I see some of your calculation depends on p_viewer->yaw, but I do not see any intialization for p_viewer->yaw. Is this your problem?
A couple of things that seem sketchy:
You can return from compute_3d_transform without setting many of the fields in p_res/res but the caller never checks for this situation.
You consistently read from res->flags without initializing it first.

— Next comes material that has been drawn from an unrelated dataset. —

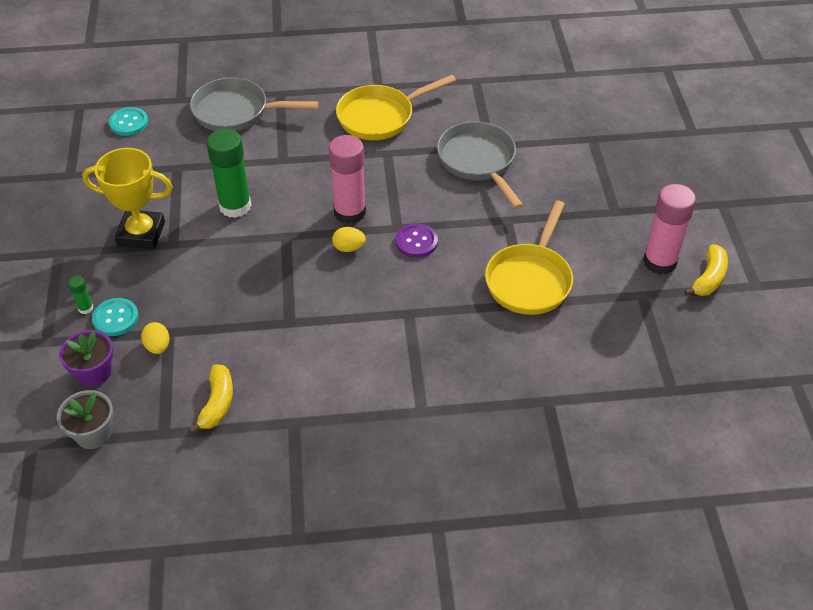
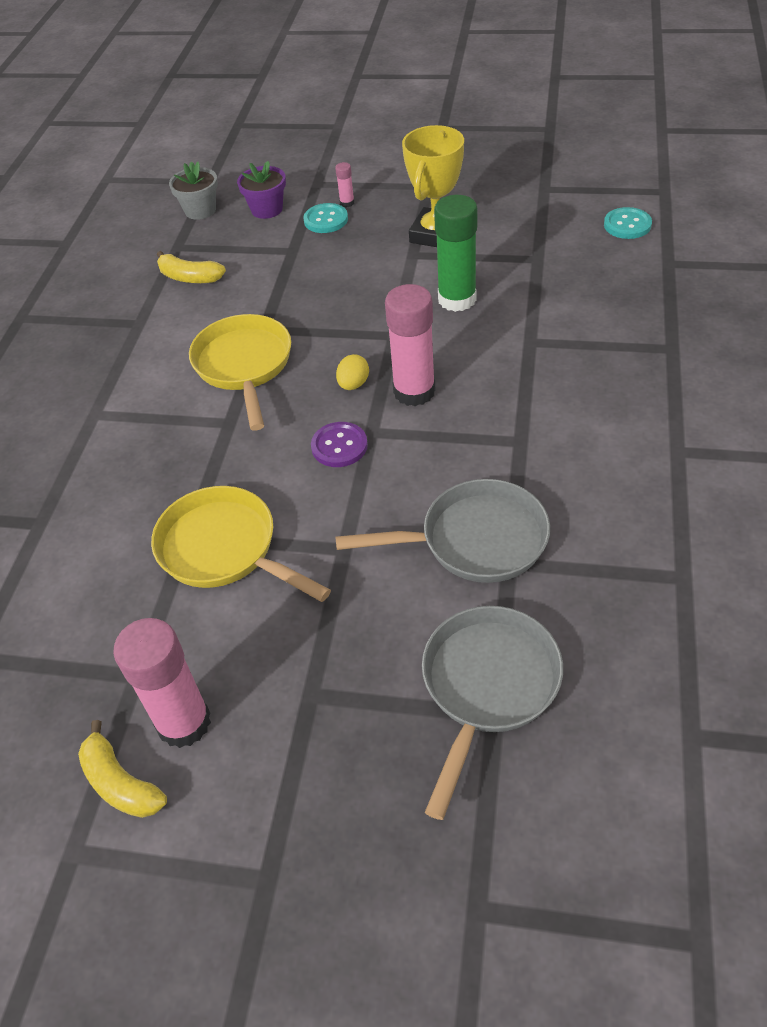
camera: 110 degrees right, 0 degrees up
(85, 308) = (347, 203): green glue stick -> pink glue stick
(158, 346) = (277, 244): yellow egg -> none
(236, 112) = (636, 307): grey pan -> grey pan (487, 686)
(380, 117) = (602, 444): yellow pan -> yellow pan (244, 366)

Whenever the output differs, it possibly means some value is not initialized and the outcome depends on the garbage value present in a variable. Keeping that in mind, I looked for uninitialized variables. the structure p_res is not initialized.
if(res->est_dist > cliph)
goto quick_exit;
that means if condition may turn out to be true or false depending on what garbage value is stored in res->est_dist. When if condition turns out to true, it goes straight to quick_exit label and doesn't update p_res.pos.x. If condition turned out to be false then its updated.
When I used to program C, I would use a divide and conquer debugging technique for this kind of problem to try to isolate the offending operation (paying attention to whether the symptoms change as debugging code is added, which is indicative of dangling pointer type bugs).

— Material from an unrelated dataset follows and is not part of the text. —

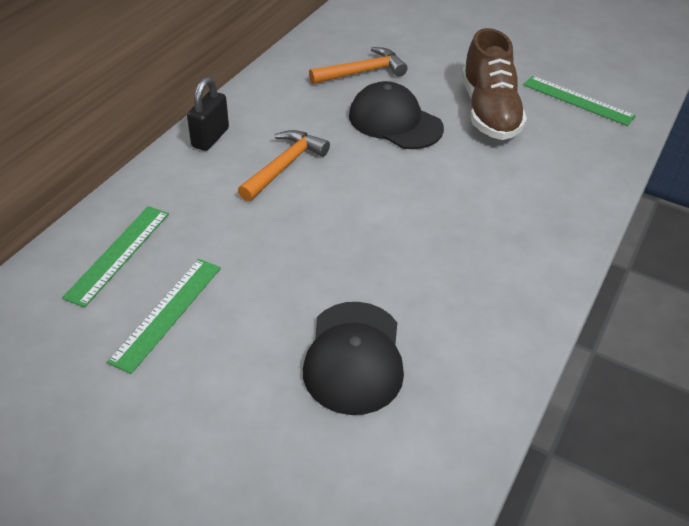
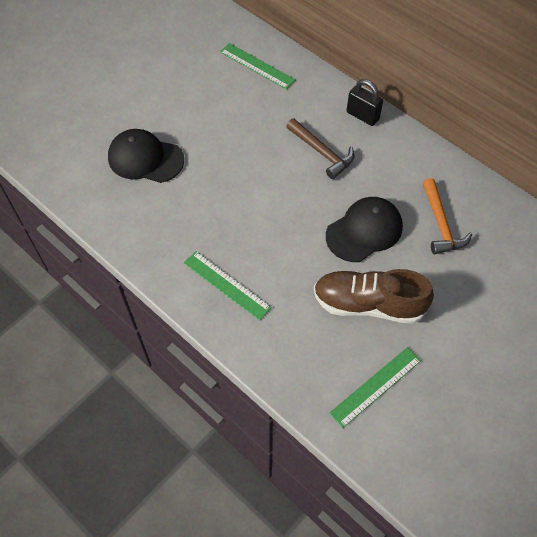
camera: 105 degrees right, 15 degrees up
(167, 313) = (205, 84): green ruler -> green ruler (226, 285)
(284, 166) = (322, 152): orange hammer -> brown hammer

Essentially, start with the first line where the value is known to be good (and prove that it is consistently good at that line). Then identify where is it known to be bad. Then approx. halfway between the two points insert a test to see if it's bad. If not, then insert a test halfway between the mid-point and the known bad location, if it is bad then insert a test halfway between the mid-point and the known good location, and so on.

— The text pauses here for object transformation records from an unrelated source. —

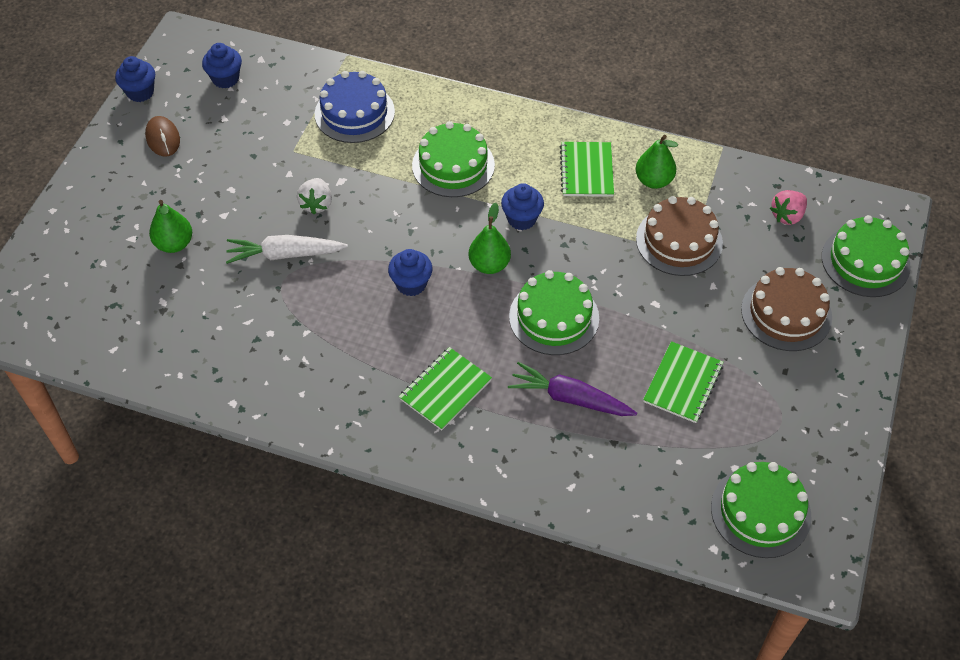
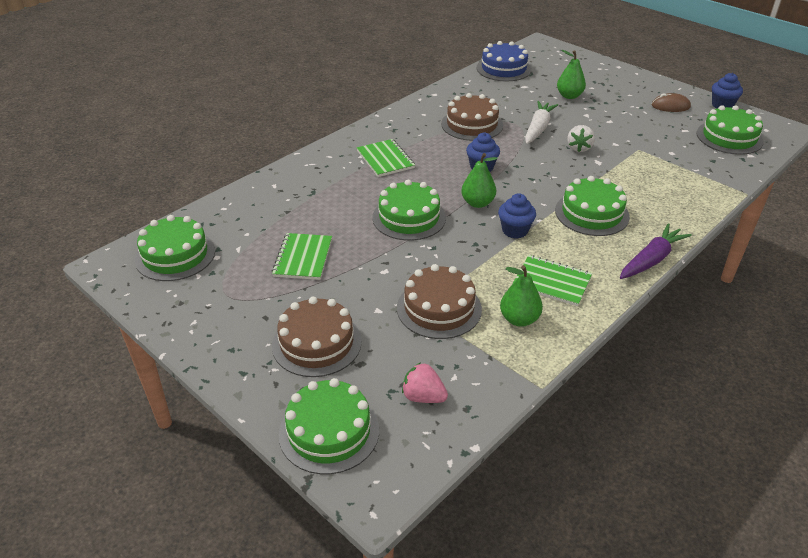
camera: 115 degrees right, 15 degrees down
(225, 79) = (729, 137): blue cupcake -> green cake
(307, 327) = (472, 124): none -> brown cake
(316, 204) = (579, 148): white strawberry -> white strawberry turned 105 degrees counterclockwise
(354, 113) = (672, 182): blue cake -> blue cake (503, 68)
(570, 398) = (336, 204): purple carrot -> purple carrot (651, 260)
(683, 383) = (303, 258): green notebook -> green notebook turned 45 degrees clockwise
(787, 216) = (423, 397): pink strawberry -> pink strawberry turned 45 degrees counterclockwise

If the line identified is itself a function call, this process can be repeated in that called function, and so on.
When using this kind of approach, it's important to minimize the amount of added code and the artificial "noise", which can create timing changes.
Use this if you don't have (or can't use) an interactive debugger, or if the problem does not manifest when using one.